■ Work request a ■
Arrange the lines of the collected data listing as a JSON list of strings, one per line with blank lines left out, starting with the line containing "TA/PC, MM, JA, RS/JB, SS" and going on through the line containing "Reading left to right, list".

■ Reading text ■
>>>>

Virgin Atlantic’s chief commercial officer has branded the latest round of increases in air passenger taxes as “completely unacceptable”.
APD will go up by as much as £14 for some passengers next April, from £170 to £184 per journey of 6,000 miles or more in a premium class.
The increase in the tax will be imposed on all passengers, regardless of whether they have already booked their tickets.
This means airlines face the choice of trying to get extra money out of passengers who have already paid for their tickets, or pay the difference themselves.
Julie Southern said it was “completely unacceptable that millions of passengers now face an additional tax bill on tickets they have already paid for”.
She called APD a “stealth tax”, questioning why the treasury thinks it is acceptable to retrospectively charge airline passengers.
“People would never be expected to pay extra duty for the petrol already sitting in their cars or wine sitting in their fridge,” she said.
“If the Chancellor really was focused on economic growth he would have abolished Air Passenger Duty, not made the world’s highest air passenger tax even higher.”

<<<<

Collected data
>>>>

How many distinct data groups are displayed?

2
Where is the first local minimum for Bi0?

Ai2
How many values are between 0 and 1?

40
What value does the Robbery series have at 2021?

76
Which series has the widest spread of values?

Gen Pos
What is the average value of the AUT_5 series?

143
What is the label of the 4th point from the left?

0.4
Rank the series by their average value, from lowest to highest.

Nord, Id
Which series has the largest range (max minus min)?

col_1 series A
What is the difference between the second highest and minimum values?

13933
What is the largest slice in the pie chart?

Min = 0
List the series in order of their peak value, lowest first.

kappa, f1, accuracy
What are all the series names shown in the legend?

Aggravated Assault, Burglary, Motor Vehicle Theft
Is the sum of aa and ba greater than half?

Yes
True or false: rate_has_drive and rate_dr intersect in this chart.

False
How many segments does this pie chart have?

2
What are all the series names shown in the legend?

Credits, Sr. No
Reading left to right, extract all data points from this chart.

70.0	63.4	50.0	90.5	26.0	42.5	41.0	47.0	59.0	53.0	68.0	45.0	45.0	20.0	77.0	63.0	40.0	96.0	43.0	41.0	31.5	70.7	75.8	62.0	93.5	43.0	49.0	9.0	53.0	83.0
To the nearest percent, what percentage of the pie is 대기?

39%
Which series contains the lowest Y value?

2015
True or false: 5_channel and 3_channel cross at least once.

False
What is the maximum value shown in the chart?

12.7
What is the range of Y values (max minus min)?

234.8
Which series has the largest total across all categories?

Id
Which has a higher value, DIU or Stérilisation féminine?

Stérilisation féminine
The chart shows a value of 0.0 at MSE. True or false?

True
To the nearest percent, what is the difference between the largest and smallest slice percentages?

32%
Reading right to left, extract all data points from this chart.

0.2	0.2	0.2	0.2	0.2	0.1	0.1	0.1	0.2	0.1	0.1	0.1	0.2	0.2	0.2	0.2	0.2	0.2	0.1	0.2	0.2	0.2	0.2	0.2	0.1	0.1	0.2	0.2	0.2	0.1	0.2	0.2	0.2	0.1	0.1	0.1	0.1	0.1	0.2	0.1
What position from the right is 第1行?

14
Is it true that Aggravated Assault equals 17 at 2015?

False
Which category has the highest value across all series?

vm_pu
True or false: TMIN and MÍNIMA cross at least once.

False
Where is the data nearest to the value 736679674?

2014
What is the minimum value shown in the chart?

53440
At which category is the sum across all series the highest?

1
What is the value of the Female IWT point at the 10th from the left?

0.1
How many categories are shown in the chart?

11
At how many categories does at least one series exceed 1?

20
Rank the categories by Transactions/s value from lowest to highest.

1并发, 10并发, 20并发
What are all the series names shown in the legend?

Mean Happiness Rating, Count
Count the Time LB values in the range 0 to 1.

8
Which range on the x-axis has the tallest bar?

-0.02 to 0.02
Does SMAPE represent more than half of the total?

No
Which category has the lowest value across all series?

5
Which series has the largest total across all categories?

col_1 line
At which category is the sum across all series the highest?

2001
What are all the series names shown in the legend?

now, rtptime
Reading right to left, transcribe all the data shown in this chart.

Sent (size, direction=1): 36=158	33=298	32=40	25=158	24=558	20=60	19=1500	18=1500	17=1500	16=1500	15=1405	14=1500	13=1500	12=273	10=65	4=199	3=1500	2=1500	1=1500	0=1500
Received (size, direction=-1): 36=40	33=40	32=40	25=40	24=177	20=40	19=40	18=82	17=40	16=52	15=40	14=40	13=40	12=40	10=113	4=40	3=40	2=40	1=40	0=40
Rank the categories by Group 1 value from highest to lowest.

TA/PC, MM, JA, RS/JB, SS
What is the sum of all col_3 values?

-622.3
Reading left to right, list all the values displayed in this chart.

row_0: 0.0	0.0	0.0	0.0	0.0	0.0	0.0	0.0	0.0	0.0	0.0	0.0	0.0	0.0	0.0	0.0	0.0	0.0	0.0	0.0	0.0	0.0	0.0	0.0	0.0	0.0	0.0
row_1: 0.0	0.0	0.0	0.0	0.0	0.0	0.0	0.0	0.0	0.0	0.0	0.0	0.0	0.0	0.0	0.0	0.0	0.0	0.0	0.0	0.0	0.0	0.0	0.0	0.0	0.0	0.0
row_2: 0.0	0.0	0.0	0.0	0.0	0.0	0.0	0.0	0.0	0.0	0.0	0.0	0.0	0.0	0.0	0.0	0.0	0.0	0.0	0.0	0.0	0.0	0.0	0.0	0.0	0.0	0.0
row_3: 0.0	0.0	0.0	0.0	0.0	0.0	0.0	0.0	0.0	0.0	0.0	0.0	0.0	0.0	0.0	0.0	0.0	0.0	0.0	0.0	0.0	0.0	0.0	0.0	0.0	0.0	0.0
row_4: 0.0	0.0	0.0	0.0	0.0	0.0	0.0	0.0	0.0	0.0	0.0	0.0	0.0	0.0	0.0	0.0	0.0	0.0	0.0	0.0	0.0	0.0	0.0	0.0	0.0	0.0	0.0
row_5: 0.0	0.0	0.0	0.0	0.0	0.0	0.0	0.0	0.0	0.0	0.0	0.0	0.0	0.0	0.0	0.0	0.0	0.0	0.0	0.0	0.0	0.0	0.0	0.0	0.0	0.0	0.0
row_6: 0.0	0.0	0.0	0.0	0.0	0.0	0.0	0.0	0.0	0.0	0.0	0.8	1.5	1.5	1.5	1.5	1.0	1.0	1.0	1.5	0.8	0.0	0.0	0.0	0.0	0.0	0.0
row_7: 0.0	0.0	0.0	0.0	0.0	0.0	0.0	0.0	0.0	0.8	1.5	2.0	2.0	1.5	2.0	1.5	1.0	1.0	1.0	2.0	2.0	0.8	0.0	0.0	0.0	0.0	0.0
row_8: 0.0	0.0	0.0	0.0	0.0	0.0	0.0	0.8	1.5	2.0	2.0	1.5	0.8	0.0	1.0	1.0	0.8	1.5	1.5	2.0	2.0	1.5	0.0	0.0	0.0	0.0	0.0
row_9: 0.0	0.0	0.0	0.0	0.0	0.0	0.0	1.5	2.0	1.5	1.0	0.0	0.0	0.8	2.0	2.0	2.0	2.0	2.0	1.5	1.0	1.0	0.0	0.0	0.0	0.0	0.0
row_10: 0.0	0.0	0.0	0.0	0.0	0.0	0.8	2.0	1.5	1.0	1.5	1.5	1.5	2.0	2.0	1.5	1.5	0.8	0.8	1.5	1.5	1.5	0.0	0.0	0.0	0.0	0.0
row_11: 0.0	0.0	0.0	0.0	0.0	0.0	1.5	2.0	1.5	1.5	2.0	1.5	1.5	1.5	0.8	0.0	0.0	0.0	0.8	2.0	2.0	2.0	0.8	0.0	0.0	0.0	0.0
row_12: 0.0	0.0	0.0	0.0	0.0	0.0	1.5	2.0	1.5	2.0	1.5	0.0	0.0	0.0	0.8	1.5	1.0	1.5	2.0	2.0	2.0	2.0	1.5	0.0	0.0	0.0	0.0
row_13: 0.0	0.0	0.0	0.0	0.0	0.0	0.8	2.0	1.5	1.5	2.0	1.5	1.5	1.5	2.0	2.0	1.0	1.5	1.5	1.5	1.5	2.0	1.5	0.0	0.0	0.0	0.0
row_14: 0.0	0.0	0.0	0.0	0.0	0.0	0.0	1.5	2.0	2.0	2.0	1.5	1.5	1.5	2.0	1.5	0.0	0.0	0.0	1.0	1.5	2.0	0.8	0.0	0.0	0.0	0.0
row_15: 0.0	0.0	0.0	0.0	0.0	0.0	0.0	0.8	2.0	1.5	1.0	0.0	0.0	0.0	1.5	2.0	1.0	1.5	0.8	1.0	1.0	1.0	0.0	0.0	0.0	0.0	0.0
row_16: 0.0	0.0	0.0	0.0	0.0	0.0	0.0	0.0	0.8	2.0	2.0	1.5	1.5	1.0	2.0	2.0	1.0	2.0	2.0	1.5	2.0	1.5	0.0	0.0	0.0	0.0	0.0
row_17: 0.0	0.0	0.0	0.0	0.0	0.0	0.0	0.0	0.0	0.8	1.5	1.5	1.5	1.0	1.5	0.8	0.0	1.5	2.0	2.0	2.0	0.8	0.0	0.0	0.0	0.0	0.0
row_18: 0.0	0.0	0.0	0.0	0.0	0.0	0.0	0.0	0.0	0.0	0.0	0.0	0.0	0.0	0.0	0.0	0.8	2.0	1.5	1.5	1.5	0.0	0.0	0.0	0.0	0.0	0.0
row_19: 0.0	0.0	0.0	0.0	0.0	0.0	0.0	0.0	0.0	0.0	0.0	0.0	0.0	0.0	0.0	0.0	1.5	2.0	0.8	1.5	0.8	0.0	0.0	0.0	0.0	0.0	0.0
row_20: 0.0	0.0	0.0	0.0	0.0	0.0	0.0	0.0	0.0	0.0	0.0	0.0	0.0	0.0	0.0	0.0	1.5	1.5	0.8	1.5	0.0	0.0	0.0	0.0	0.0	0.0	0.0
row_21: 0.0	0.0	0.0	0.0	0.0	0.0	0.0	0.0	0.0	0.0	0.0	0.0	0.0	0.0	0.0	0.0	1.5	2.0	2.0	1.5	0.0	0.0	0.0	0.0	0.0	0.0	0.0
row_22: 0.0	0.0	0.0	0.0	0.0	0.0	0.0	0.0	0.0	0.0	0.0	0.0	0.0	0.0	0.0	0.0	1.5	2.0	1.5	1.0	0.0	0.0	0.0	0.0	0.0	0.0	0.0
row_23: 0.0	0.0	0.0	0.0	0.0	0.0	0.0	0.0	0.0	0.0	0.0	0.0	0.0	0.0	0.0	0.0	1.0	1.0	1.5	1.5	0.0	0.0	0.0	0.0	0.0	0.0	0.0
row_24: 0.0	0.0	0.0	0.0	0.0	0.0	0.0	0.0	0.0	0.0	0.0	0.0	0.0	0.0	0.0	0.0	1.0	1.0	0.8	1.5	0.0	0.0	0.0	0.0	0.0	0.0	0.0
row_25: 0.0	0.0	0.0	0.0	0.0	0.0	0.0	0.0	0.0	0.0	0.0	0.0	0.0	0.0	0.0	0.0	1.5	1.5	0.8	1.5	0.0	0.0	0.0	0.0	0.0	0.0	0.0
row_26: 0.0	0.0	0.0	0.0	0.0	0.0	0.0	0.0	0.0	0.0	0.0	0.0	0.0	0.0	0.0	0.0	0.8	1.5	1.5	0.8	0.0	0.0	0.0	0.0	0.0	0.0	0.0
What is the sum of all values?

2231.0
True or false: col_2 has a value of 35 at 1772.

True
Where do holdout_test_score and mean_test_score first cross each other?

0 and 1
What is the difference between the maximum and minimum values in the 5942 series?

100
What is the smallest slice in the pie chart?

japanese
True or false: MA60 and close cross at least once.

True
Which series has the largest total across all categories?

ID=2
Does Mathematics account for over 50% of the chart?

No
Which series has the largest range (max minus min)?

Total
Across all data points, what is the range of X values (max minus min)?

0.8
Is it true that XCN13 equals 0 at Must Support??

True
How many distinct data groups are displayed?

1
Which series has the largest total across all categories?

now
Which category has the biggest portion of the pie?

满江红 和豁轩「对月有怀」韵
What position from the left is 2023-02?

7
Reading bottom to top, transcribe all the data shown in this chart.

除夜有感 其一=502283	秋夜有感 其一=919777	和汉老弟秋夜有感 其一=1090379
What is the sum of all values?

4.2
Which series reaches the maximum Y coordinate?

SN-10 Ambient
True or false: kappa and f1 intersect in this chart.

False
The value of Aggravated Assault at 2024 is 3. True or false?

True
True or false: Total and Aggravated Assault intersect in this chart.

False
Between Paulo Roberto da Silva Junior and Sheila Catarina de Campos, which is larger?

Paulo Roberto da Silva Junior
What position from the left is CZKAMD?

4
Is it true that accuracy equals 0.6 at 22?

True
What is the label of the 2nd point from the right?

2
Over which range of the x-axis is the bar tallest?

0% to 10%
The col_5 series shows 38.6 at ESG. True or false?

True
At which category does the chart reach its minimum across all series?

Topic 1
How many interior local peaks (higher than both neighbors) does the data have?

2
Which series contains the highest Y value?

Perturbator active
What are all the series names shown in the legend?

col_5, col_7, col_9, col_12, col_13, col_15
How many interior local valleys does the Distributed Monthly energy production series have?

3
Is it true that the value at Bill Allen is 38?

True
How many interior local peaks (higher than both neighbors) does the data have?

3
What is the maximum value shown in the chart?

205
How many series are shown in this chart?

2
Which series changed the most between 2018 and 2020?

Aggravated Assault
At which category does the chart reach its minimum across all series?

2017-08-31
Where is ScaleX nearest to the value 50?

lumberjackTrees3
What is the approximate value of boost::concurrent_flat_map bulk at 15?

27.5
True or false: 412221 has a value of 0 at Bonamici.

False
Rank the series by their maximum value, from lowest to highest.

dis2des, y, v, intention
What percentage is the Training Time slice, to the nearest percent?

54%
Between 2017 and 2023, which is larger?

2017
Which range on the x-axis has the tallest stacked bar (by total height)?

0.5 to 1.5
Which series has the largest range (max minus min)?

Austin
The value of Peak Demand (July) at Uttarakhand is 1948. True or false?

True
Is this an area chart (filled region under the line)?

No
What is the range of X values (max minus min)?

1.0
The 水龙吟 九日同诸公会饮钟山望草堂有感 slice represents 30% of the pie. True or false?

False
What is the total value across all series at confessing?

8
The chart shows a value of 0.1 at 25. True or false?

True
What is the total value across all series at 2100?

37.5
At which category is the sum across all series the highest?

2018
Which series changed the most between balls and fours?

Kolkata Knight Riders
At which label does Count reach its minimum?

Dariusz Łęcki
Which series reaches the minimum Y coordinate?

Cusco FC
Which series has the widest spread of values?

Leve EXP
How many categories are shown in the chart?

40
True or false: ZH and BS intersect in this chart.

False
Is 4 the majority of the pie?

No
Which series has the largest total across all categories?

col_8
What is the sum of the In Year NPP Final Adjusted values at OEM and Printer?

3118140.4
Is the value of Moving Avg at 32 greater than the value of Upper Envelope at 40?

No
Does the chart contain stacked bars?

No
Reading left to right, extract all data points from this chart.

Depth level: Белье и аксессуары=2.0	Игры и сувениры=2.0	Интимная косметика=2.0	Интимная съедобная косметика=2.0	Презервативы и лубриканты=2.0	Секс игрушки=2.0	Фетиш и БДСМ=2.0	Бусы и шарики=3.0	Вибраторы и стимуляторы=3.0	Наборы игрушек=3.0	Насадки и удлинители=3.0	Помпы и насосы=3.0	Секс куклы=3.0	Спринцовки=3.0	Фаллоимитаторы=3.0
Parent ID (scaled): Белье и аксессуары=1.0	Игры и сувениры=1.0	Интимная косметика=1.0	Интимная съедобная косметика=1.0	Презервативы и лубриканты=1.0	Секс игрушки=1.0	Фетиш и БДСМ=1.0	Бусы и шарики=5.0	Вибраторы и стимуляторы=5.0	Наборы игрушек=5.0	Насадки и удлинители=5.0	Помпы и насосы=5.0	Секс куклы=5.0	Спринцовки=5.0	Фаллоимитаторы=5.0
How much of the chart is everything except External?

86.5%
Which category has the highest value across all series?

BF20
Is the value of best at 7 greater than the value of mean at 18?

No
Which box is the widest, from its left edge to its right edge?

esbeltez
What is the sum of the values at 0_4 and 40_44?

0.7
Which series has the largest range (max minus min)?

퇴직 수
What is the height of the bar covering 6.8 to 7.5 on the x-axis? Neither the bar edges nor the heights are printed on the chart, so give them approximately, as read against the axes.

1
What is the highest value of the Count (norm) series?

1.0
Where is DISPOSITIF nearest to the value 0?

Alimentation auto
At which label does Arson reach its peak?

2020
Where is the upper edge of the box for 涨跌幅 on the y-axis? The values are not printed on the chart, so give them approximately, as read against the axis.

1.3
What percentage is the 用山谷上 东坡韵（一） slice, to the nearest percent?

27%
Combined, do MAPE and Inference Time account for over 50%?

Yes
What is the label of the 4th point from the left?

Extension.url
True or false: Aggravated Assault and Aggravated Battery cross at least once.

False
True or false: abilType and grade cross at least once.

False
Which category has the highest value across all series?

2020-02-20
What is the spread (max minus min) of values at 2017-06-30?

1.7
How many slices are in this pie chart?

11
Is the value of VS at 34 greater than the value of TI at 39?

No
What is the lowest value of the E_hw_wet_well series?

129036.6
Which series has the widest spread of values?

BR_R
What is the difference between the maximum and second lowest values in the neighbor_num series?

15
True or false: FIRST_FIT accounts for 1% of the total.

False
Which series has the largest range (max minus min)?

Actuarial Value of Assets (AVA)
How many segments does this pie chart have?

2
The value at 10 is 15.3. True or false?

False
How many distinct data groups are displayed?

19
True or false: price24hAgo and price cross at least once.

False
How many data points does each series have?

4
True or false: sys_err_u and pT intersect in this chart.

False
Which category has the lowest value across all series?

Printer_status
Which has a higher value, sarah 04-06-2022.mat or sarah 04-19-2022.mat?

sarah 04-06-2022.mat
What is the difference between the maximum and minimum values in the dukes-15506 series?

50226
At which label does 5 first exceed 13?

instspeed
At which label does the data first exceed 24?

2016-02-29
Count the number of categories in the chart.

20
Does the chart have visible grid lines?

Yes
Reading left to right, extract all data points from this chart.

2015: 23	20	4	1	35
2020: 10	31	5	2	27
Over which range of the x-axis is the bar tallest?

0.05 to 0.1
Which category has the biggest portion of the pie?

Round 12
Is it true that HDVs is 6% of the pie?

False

<<<<

■ Work request b ■
Summarize the text on air passenger duty in three sentences.

■ Result a ■
[
  "TA/PC, MM, JA, RS/JB, SS",
  "What is the sum of all col_3 values?",
  "-622.3",
  "Reading left to right, list all the values displayed in this chart."
]

■ Result b ■
Virgin Atlantic's chief commercial officer has called next April's rise in Air Passenger Duty, up to £14 for some premium passengers, "completely unacceptable." The increase applies even to tickets already booked, so airlines must either get extra money from those passengers or pay the difference themselves. Julie Southern called APD a "stealth tax" and said a Chancellor focused on economic growth would have abolished it instead of raising it.